Support for the fascist Konfederacja is fluctuating between 8 and 15 percent in the polls. It benefits from the discrediting of the old political establishment and, according to surveys, attracts an above-average number of young voters. The two new leaders of the fascist party, Sławomir Mentzen and Krzysztof Bosak, are both in their mid-30s and enjoy constant media attention.
The rise of 34-year-old young entrepreneur Mentzen is strongly reminiscent of Marine Le Pen and Giorgia Meloni, who gave their fascist parties a modern facelift and were embraced by the media. He sums up the party’s program with the formula: “We want a Poland without Jews, homosexuals, abortions, taxes and the European Union.”

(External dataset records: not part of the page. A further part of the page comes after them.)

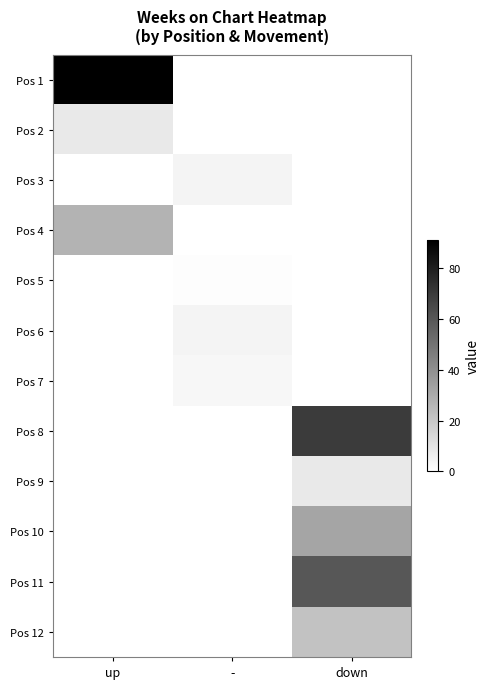

What is the total value across all series at down?

192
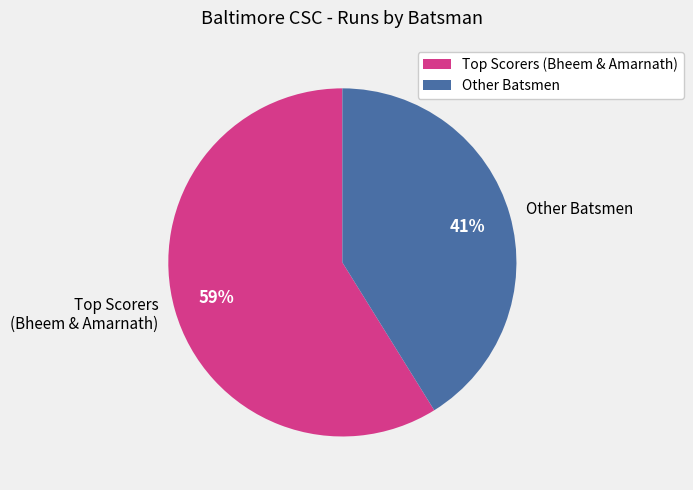

To the nearest percent, what percentage of the pie is Other Batsmen?

41%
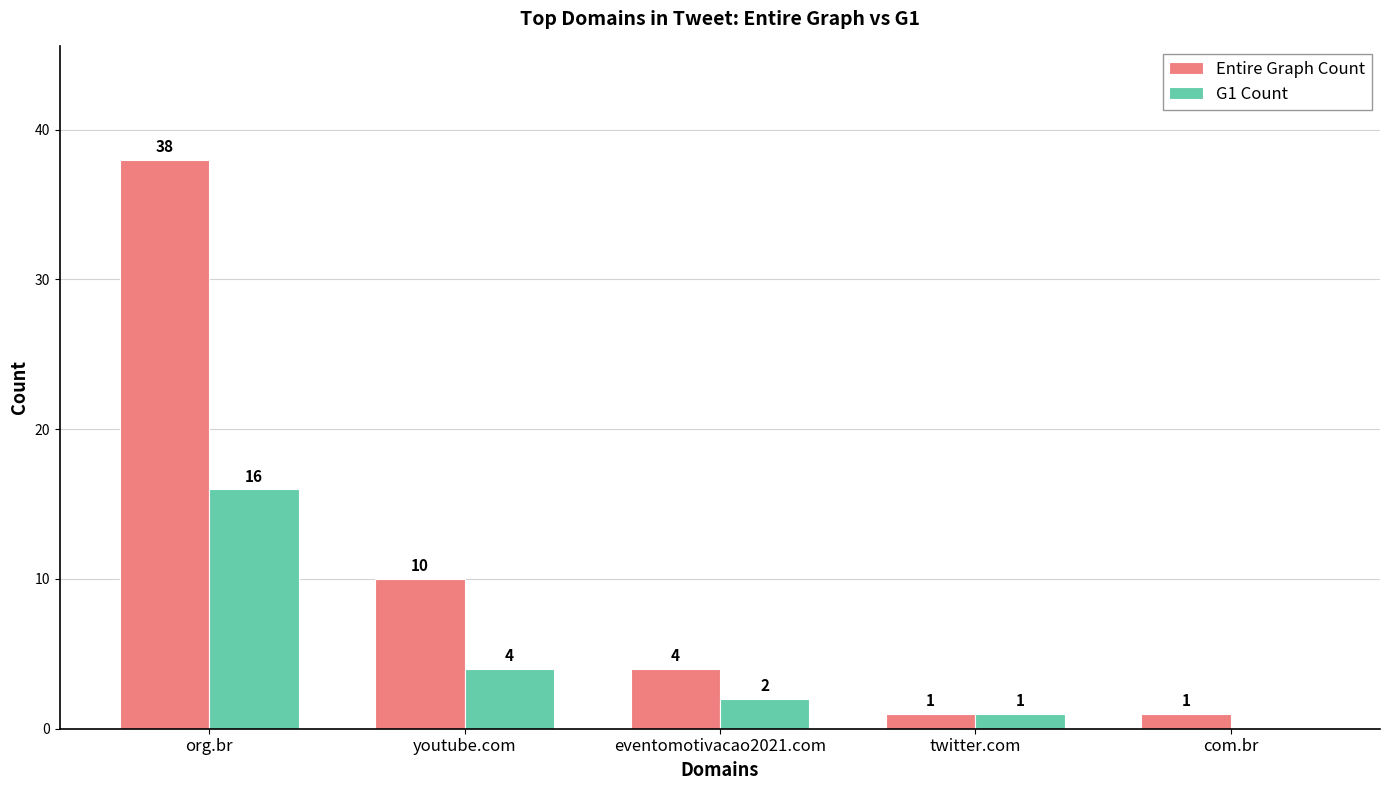

Reading left to right, list all the values displayed in this chart.

Entire Graph Count: org.br=38	youtube.com=10	eventomotivacao2021.com=4	twitter.com=1	com.br=1
G1 Count: org.br=16	youtube.com=4	eventomotivacao2021.com=2	twitter.com=1	com.br=0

Konfederacja is the only major political group in Poland to question support for Ukraine. It also leads a campaign against Ukrainian refugees and attacks German leadership in the EU even more sharply than PiS. It calls for far-reaching relief for companies and attacks the PiS’ coronavirus policy, which has claimed 120,000 lives, from the right because the government-imposed lockdowns at certain stages.
Whoever wins the elections in two weeks and forms the new government will continue the war policy, social attacks on the working class and the profits-before-lives pandemic policy. Any incident at the border with Ukraine could be used as an excuse to “enter the conflict,” as Poland’s ambassador to Paris, Jan Emeryk Rościszewski, explained in March.